Nous produisons de 400 à 800 tonnes de pommes de terre par an, 200 000 pondeuses réparties un peu partout dans le pays et 20 000 tonnes d’aliments pour volaille, bovins et ovins chaque année.
Pourriez-vous nous décrire le marché guinéen ?
Pour ce qui est de l’importation, nous étions autour de 35 000 tonnes de poulets congelés d’après les institutions en 2017. Si on extrapole, nous nous retrouvons à 50 000 tonnes aujourd’hui. En termes de consommation d’œufs, nous sommes dans une moyenne de 25 à 30 œufs par habitant par an. Au niveau mondial, la consommation est de 145 œufs par habitant par an. Ce qui signifie que la Guinée est en deçà de la consommation mondiale. Pour nourrir nos volailles, nous avons un besoin en maïs de plus de 50 000 tonnes par an. La production locale étant insuffisante, nous sommes donc obligés d’importer du maïs de la sous-région dont le coût a tendance à s’envoler. Cette envolée impacte le coût de production des œufs. Nous avons un prix local des poussins à 14 500 GNF pendant que les poussins importés sont autour de 20 000 GNF. La plaquette d’œufs est autour de 30 à 32 000 GNF pour 30 œufs. A l’importation, elle est de 33 à 35 000 GNF.
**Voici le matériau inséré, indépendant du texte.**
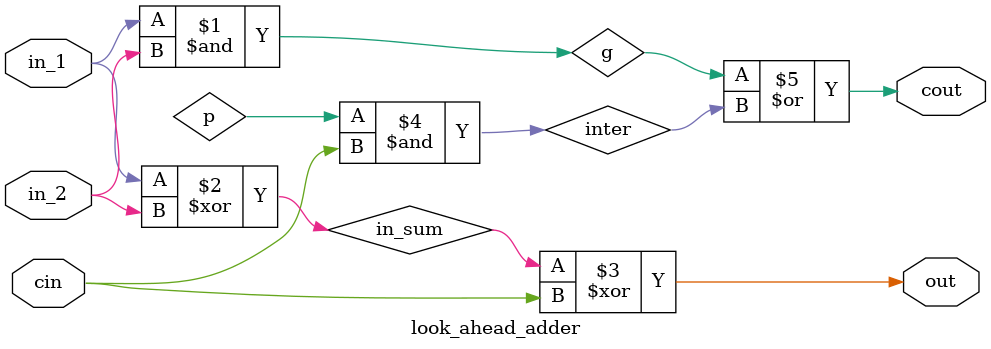
<source format=v>
`timescale 1ns / 1ps


module look_ahead_adder(
    in_1,
    in_2,
    cin,
    cout,
    out
    );
    
    input wire [0:0]in_1;
    input wire [0:0]in_2;
    input wire [0:0]cin;
    
    wire p;
    wire g;
    wire in_sum;
    wire inter;
    output wire [0:0]out;
    output wire [0:0]cout;
    
    
    
    and(g, in_1,in_2);
    xor(in_sum, in_1,in_2);
    xor(out, in_sum, cin);
    and(inter, p, cin);
    or(cout,g, inter);
endmodule

</source>
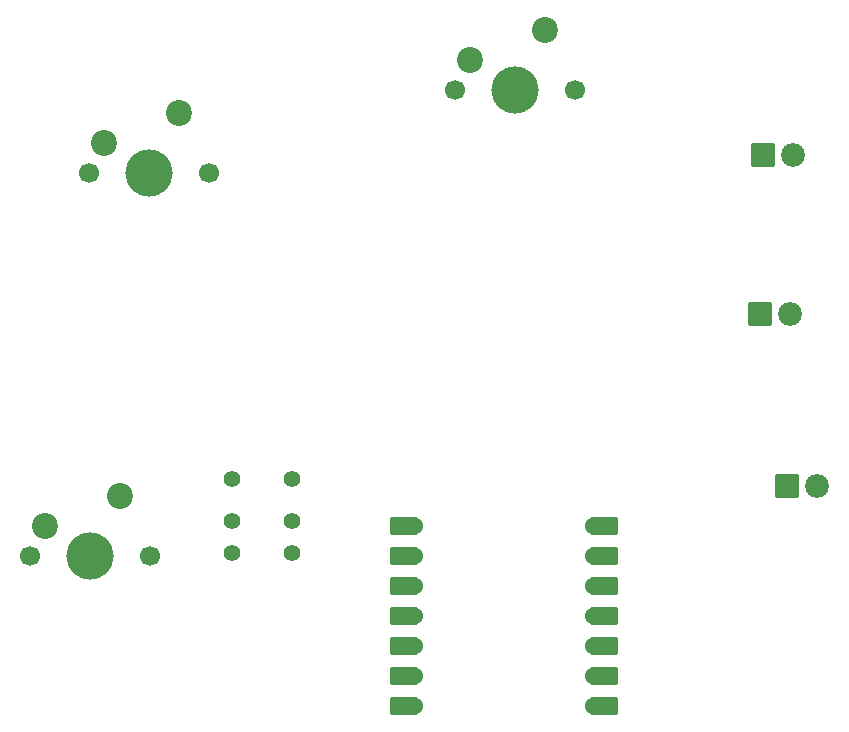
<source format=gbr>
%TF.GenerationSoftware,KiCad,Pcbnew,9.0.3*%
%TF.CreationDate,2025-07-19T14:34:47-07:00*%
%TF.ProjectId,Aurora,4175726f-7261-42e6-9b69-6361645f7063,rev?*%
%TF.SameCoordinates,Original*%
%TF.FileFunction,Soldermask,Top*%
%TF.FilePolarity,Negative*%
%FSLAX46Y46*%
G04 Gerber Fmt 4.6, Leading zero omitted, Abs format (unit mm)*
G04 Created by KiCad (PCBNEW 9.0.3) date 2025-07-19 14:34:47*
%MOMM*%
%LPD*%
G01*
G04 APERTURE LIST*
G04 Aperture macros list*
%AMRoundRect*
0 Rectangle with rounded corners*
0 $1 Rounding radius*
0 $2 $3 $4 $5 $6 $7 $8 $9 X,Y pos of 4 corners*
0 Add a 4 corners polygon primitive as box body*
4,1,4,$2,$3,$4,$5,$6,$7,$8,$9,$2,$3,0*
0 Add four circle primitives for the rounded corners*
1,1,$1+$1,$2,$3*
1,1,$1+$1,$4,$5*
1,1,$1+$1,$6,$7*
1,1,$1+$1,$8,$9*
0 Add four rect primitives between the rounded corners*
20,1,$1+$1,$2,$3,$4,$5,0*
20,1,$1+$1,$4,$5,$6,$7,0*
20,1,$1+$1,$6,$7,$8,$9,0*
20,1,$1+$1,$8,$9,$2,$3,0*%
G04 Aperture macros list end*
%ADD10RoundRect,0.152400X-1.063600X-0.609600X1.063600X-0.609600X1.063600X0.609600X-1.063600X0.609600X0*%
%ADD11C,1.524000*%
%ADD12RoundRect,0.152400X1.063600X0.609600X-1.063600X0.609600X-1.063600X-0.609600X1.063600X-0.609600X0*%
%ADD13C,1.700000*%
%ADD14C,4.000000*%
%ADD15C,2.200000*%
%ADD16C,1.400000*%
%ADD17RoundRect,0.102000X-0.907500X-0.907500X0.907500X-0.907500X0.907500X0.907500X-0.907500X0.907500X0*%
%ADD18C,2.019000*%
G04 APERTURE END LIST*
D10*
%TO.C,U1*%
X161955000Y-62380000D03*
D11*
X161120000Y-62380000D03*
D10*
X161955000Y-64920000D03*
D11*
X161120000Y-64920000D03*
D10*
X161955000Y-67460000D03*
D11*
X161120000Y-67460000D03*
D10*
X161955000Y-70000000D03*
D11*
X161120000Y-70000000D03*
D10*
X161955000Y-72540000D03*
D11*
X161120000Y-72540000D03*
D10*
X161955000Y-75080000D03*
D11*
X161120000Y-75080000D03*
D10*
X161955000Y-77620000D03*
D11*
X161120000Y-77620000D03*
X145880000Y-77620000D03*
D12*
X145045000Y-77620000D03*
D11*
X145880000Y-75080000D03*
D12*
X145045000Y-75080000D03*
D11*
X145880000Y-72540000D03*
D12*
X145045000Y-72540000D03*
D11*
X145880000Y-70000000D03*
D12*
X145045000Y-70000000D03*
D11*
X145880000Y-67460000D03*
D12*
X145045000Y-67460000D03*
D11*
X145880000Y-64920000D03*
D12*
X145045000Y-64920000D03*
D11*
X145880000Y-62380000D03*
D12*
X145045000Y-62380000D03*
%TD*%
D13*
%TO.C,SW3*%
X113420000Y-65000000D03*
D14*
X118500000Y-65000000D03*
D13*
X123580000Y-65000000D03*
D15*
X121040000Y-59920000D03*
X114690000Y-62460000D03*
%TD*%
D13*
%TO.C,SW2*%
X118420000Y-32500000D03*
D14*
X123500000Y-32500000D03*
D13*
X128580000Y-32500000D03*
D15*
X126040000Y-27420000D03*
X119690000Y-29960000D03*
%TD*%
D13*
%TO.C,SW1*%
X149420000Y-25500000D03*
D14*
X154500000Y-25500000D03*
D13*
X159580000Y-25500000D03*
D15*
X157040000Y-20420000D03*
X150690000Y-22960000D03*
%TD*%
D16*
%TO.C,R3*%
X130465000Y-64702235D03*
X135545000Y-64702235D03*
%TD*%
%TO.C,R2*%
X130460000Y-62000000D03*
X135540000Y-62000000D03*
%TD*%
%TO.C,R1*%
X130465000Y-58402235D03*
X135545000Y-58402235D03*
%TD*%
D17*
%TO.C,D3*%
X177460000Y-59000000D03*
D18*
X180000000Y-59000000D03*
%TD*%
D17*
%TO.C,D2*%
X175230000Y-44500000D03*
D18*
X177770000Y-44500000D03*
%TD*%
D17*
%TO.C,D1*%
X175460000Y-31000000D03*
D18*
X178000000Y-31000000D03*
%TD*%
M02*

</source>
Quelles sont les difficultés que vous rencontrez dans votre secteur ?
Les problèmes récurrents sont en termes de ressources humaines. Cela peut être amélioré grâce à notre structure Avicom qui forme nos agents en renforçant leurs capacités techniques, et faire profiter d’autres éleveurs, et d’autres acteurs du secteur. Un autre problème récurrent est au niveau des matières premières. Aujourd’hui pour produire de l’aliment, Il faut 60% de ratio constitué de maïs. Malheureusement, la Guinée n’est pas autosuffisante en termes de production de Maïs. Pour produire nos aliments, nous avons besoin de 11 matières premières ; nous en importons 7. Il faut qu’on arrive à produire localement ces 7 pour devenir indépendant et compétitif. Nous avons aussi les problèmes de santé des animaux. Les matières premières que nous utilisons viennent de nos champs. Parfois, il y a de la contamination.
Comment peut-on identifier un produit local et un produit importé ?
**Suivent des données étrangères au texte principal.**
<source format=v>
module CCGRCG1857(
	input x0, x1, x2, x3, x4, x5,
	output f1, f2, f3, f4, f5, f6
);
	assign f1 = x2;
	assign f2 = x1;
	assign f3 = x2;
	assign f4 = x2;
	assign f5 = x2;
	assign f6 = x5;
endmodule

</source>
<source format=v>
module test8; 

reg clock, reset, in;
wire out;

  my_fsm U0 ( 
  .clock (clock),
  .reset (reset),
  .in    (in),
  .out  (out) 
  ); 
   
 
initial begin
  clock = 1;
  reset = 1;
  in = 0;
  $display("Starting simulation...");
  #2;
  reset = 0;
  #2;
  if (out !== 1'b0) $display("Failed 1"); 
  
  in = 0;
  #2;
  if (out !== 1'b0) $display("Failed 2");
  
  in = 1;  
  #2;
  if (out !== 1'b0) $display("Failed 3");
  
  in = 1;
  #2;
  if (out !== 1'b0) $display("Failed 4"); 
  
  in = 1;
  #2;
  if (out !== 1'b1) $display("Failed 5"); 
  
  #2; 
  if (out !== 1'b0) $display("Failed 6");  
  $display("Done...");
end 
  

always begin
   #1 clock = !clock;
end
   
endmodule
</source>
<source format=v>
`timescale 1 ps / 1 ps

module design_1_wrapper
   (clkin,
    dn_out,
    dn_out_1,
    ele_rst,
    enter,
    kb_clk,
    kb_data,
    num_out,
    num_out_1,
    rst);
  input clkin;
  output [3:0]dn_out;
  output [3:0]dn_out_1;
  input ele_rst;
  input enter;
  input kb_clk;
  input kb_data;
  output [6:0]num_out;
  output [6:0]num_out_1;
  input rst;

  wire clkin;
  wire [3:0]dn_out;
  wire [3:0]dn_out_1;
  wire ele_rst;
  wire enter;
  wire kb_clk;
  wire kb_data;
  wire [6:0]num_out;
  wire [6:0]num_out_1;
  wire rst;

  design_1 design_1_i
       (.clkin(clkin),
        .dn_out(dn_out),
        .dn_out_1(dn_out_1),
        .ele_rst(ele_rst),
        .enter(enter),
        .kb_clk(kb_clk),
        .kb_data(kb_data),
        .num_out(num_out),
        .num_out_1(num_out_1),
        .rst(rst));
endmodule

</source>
Pour le cas des poules, il faut savoir en distinguer 4. Il y a la reproductrice pondeuse qui produit un mâle et une femelle. Le mâle est appelé le “coquelet” et la femelle c’est la poule pondeuse qui produit les œufs de consommations. De plus, nous avons la poule reproductrice de poulets de chair. La poule pondeuse produit des œufs qui ne sont pas des œufs féconds. Ces œufs sont destinés à la consommation humaine ; on peut les garder mille ans, on n’aura jamais de poussins. La plupart des œufs locaux sont frais, ce qui n’est pas le cas des œufs importés. Un œuf est dit frais quand il est dans l’intervalle de 0 à 21 jours, au-delà, il n’est plus frais. Pour ce qui est des œufs importés, la plupart sont estampillés pour connaître le jour de production et la durée de validité. Malheureusement, les commerçants demandent aux fournisseurs de ne pas les estampiller. Donc, le signe distinctif c’est que les œufs importés sont souvent pâles, petits et sont entre 58 et 60 grammes. Ces œufs importés sont frigorifiés, ce qui fait que dès qu’ils sortent de cet environnement il y a un choc thermique qui les fait pourrir.
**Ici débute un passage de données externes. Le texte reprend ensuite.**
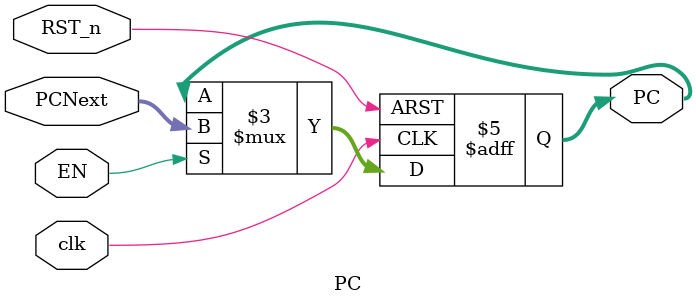
<source format=v>
module PC (
	input clk, RST_n, EN,
	input [31:0] PCNext,
	output reg [31:0] PC
);

	always @(posedge clk or negedge RST_n) begin
		if(~RST_n)
			PC <= 32'b0;
		else
			if(EN)
				PC <= PCNext;
	end
	
endmodule

</source>
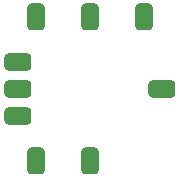
<source format=gbr>
%TF.GenerationSoftware,KiCad,Pcbnew,7.0.6*%
%TF.CreationDate,2024-02-11T15:29:09+09:00*%
%TF.ProjectId,PowerSupply_20240202,506f7765-7253-4757-9070-6c795f323032,rev?*%
%TF.SameCoordinates,Original*%
%TF.FileFunction,Paste,Top*%
%TF.FilePolarity,Positive*%
%FSLAX46Y46*%
G04 Gerber Fmt 4.6, Leading zero omitted, Abs format (unit mm)*
G04 Created by KiCad (PCBNEW 7.0.6) date 2024-02-11 15:29:09*
%MOMM*%
%LPD*%
G01*
G04 APERTURE LIST*
G04 Aperture macros list*
%AMRoundRect*
0 Rectangle with rounded corners*
0 $1 Rounding radius*
0 $2 $3 $4 $5 $6 $7 $8 $9 X,Y pos of 4 corners*
0 Add a 4 corners polygon primitive as box body*
4,1,4,$2,$3,$4,$5,$6,$7,$8,$9,$2,$3,0*
0 Add four circle primitives for the rounded corners*
1,1,$1+$1,$2,$3*
1,1,$1+$1,$4,$5*
1,1,$1+$1,$6,$7*
1,1,$1+$1,$8,$9*
0 Add four rect primitives between the rounded corners*
20,1,$1+$1,$2,$3,$4,$5,0*
20,1,$1+$1,$4,$5,$6,$7,0*
20,1,$1+$1,$6,$7,$8,$9,0*
20,1,$1+$1,$8,$9,$2,$3,0*%
G04 Aperture macros list end*
%ADD10RoundRect,0.381000X-0.381000X0.762000X-0.381000X-0.762000X0.381000X-0.762000X0.381000X0.762000X0*%
%ADD11RoundRect,0.381000X0.762000X0.381000X-0.762000X0.381000X-0.762000X-0.381000X0.762000X-0.381000X0*%
G04 APERTURE END LIST*
D10*
%TO.C,U1*%
X172750000Y-86600298D03*
X168170000Y-86600298D03*
D11*
X166650000Y-82790298D03*
X166650000Y-80500298D03*
X166650000Y-78210298D03*
D10*
X168170000Y-74400298D03*
X172750000Y-74400298D03*
X177330000Y-74400298D03*
D11*
X178850000Y-80500298D03*
%TD*%
M02*

</source>
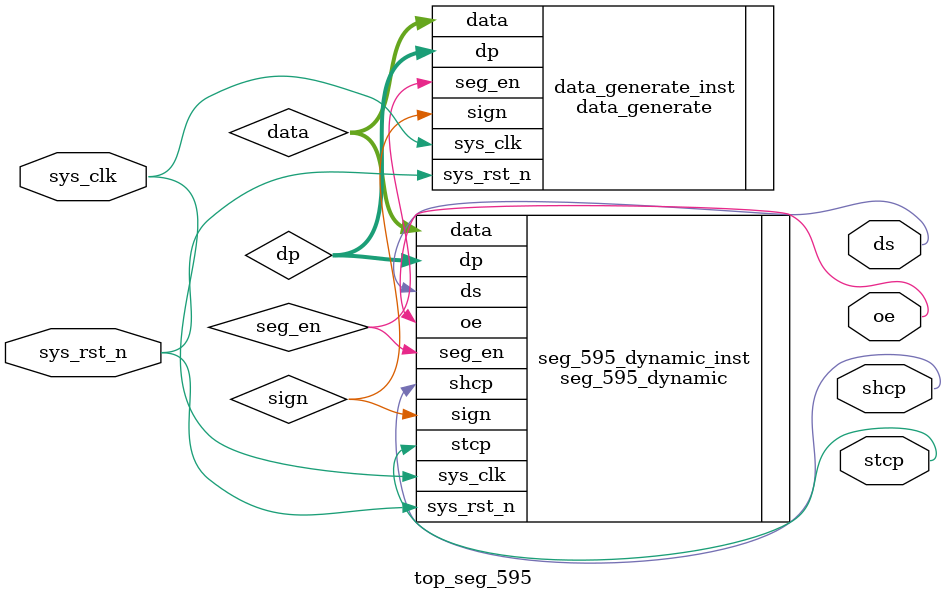
<source format=v>
module top_seg_595
(
  input   wire      sys_clk,
  input   wire      sys_rst_n,
  
  output  wire      ds,
  output  wire      shcp,
  output  wire      stcp,
  output  wire      oe
);

wire[19:0]  data;
wire[5:0]   dp;
wire        sign;
wire        seg_en;

data_generate
#(
  .cnt_100ms_MAX  (23'd4_999_999),
  .data_MAX       (20'd10)//数码管显示计数，最大到10
)
data_generate_inst
(
  .sys_clk        (sys_clk),
  .sys_rst_n      (sys_rst_n),
  
  .data           (data),
  .dp             (dp),
  .sign           (sign),
  .seg_en         (seg_en)
);


seg_595_dynamic seg_595_dynamic_inst
(
  .sys_clk        (sys_clk),
  .sys_rst_n      (sys_rst_n),
  .data           (data),
  .dp             (dp),
  .sign           (sign),
  .seg_en         (seg_en),
  
  .ds             (ds),
  .oe             (oe),
  .shcp           (shcp),
  .stcp           (stcp)
);

endmodule
</source>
Que conseilleriez-vous à une personne qui veut se lancer dans la production avicole ?
D’abord, beaucoup de formations. Pour faire de l’élevage, il faut un minimum de connaissances dans le domaine. C’est une activité technique où on a besoin de savoir ce qu’est une poule, considérée comme une usine. Ce que vous lui donnez à manger c’est ce qu’elle transforme pour produire des œufs. Il faut connaître les maladies des poules, le plan prophylactique (vaccination) des poules et connaître la zootechnie, qui est l’ensemble des connaissances qui visent à satisfaire le bien-être animal. Également, il faut avoir des connaissances en management car vous ferez de la gestion humaine, puis, il faut un minimum de fonds. On peut commencer avec 100 poussins et se retrouver plus tard avec 6 000 poules. Ensuite, il faut développer son réseau de distribution. Pour finir, il faut savoir que c’est surtout la passion, peu de bénéfices et beaucoup d’expériences qu’on acquiert.